トヨタ自動車は日本からの自動車輸出の約4割を占めており、同社の戦略が日本の自動車輸出に与える影響は極めて大きい。同社は国内生産300万台体制の維持を掲げており、国内市場で成長が期待できない現状においては、輸出を一定数維持しなければならない。とはいえ、同社は、今後も海外市場向けのカローラやレクサスの売れ筋車種の海外生産移管を計画しており、当面は、ハイブリッド車や高級車が輸出を牽引するものの、中長期的に見て国内生産を上押しする要因には乏しい。
現状、輸出比率が高く、輸出台数も多いのはマツダや富士重工業など、海外生産を小規模にしか行っておらず、四輪駆動車やSUVなどで特徴のある車種を得意とする企業が中心である。これらの企業は、円安下の輸出メリットを最大限に享受して業績を上げている。ただ、これらの企業でも、例えばマツダが小型車の生産をメキシコに移管する準備を行っているなど、海外生産への移行が徐々に進んでいるのが現状である。

それでも変わらない海外生産拡大への流れ

このように、各社それぞれに状況や方針に違いが見られるものの、生産の現地化が拡大する趨勢は変わっていない。その背後には、日本の自動車産業が置かれた状況と、自動車メーカーに共通する基本的な考え方がある。

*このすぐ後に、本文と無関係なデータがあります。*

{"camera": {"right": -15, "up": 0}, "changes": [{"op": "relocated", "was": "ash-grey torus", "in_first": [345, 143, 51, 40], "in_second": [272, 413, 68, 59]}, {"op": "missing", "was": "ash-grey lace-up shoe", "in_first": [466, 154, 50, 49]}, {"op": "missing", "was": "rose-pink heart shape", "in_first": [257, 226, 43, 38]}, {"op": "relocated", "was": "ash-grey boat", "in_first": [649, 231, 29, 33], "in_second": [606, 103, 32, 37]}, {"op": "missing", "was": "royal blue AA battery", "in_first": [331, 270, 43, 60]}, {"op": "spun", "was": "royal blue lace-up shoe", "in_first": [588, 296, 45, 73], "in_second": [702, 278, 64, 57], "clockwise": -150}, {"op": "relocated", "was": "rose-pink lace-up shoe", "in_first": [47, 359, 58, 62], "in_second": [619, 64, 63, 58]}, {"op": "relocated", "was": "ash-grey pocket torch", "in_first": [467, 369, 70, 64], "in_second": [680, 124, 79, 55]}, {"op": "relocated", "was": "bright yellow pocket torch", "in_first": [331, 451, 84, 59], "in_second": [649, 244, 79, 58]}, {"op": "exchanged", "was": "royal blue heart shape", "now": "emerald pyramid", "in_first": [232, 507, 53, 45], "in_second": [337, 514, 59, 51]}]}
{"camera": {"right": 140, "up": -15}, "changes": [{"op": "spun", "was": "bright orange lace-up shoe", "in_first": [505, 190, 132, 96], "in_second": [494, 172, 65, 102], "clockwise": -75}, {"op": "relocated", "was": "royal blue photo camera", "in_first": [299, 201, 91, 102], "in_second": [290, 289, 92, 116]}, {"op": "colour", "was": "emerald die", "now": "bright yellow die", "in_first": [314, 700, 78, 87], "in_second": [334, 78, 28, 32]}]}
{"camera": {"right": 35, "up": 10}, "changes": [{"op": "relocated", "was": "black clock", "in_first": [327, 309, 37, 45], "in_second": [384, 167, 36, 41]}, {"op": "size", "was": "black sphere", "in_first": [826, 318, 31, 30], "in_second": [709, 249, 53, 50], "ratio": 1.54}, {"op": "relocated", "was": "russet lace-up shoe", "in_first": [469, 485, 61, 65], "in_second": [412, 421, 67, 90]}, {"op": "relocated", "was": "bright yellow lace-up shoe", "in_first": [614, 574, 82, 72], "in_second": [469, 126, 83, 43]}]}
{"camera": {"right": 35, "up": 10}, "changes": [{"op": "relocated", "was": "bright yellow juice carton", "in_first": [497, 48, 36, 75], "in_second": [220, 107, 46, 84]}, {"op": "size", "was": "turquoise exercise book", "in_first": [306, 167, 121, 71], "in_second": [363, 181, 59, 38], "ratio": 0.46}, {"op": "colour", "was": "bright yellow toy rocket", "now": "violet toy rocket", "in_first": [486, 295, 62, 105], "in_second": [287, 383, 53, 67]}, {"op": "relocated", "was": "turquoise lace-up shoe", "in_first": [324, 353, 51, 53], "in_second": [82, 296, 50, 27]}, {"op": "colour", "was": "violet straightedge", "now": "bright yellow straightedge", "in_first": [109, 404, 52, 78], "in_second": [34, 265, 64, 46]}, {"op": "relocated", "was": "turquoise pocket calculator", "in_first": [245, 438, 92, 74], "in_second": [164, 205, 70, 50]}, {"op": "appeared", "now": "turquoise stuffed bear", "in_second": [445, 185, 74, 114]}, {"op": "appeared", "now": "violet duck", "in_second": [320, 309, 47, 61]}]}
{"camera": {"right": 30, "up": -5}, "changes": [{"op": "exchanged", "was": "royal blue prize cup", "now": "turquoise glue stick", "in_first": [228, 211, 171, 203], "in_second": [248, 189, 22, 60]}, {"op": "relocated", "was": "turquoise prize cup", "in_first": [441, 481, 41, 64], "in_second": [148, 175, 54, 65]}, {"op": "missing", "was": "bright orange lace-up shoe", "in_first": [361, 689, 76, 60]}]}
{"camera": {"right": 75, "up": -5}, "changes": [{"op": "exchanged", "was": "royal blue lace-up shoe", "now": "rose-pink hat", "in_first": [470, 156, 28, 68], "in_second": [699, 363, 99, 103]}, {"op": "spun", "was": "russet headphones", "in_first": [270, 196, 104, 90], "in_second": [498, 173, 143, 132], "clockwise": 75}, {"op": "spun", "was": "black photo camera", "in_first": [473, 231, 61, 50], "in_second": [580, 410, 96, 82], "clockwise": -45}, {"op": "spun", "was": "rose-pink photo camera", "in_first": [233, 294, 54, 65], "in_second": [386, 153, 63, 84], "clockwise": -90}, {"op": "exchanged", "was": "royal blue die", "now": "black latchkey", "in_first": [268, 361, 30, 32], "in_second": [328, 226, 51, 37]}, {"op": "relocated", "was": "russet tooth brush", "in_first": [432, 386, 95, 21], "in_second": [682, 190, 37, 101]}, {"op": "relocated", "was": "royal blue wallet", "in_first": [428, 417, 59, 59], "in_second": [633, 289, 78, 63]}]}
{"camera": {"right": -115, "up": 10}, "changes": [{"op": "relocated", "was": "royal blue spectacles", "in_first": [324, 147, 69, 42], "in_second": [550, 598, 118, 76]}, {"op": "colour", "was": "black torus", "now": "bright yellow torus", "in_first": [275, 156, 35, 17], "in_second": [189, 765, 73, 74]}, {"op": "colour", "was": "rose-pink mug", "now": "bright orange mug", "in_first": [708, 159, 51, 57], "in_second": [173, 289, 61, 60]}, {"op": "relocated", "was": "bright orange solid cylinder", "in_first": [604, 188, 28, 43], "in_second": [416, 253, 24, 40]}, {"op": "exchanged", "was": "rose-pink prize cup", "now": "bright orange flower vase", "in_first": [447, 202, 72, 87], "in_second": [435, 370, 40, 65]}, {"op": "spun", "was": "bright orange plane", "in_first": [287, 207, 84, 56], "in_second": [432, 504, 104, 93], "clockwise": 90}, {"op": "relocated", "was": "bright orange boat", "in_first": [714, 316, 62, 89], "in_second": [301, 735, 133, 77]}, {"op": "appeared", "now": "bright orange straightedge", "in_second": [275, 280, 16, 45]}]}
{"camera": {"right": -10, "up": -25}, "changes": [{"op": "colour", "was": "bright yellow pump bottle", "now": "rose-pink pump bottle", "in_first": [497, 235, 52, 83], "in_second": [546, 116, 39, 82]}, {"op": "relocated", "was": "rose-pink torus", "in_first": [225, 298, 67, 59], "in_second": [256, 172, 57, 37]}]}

2013年の日本の自動車市場は世界市場の6%を占めるにすぎない一方、日本の自動車メーカーの世界市場におけるシェアはおよそ30%である。日本市場における日本メーカーのシェアが100%と仮定しても、残りの24ポイント分の需要は海外で獲得しなければならない。自動車メーカーは事業の安定性を保つために為替のエクスポージャーを減らしたいと考えており、そのためには輸出はできるだけ少ない方がよい。国内販売の減少が予想されるなかで、国内生産を維持するためには輸出を一定数行う必要があるものの、こうした状況では維持するのが精いっぱいで、国内生産が増えることはないと考えるべきである。加えて、いったん海外生産に移行してしまえば、国内に戻ることはない。自動車メーカーは、生産配置の変更を長期的な視点から行っているのであり、短期的な為替の変動によってそれが左右されることはないと考えられる。
今後、日本からの自動車輸出は、世界での販売量が比較的少なく、単価が高い中高級車や、差別化された機能や性能を持ち、輸出による為替リスクを吸収しても利益を確保しやすい車両に絞られていくものと思われる。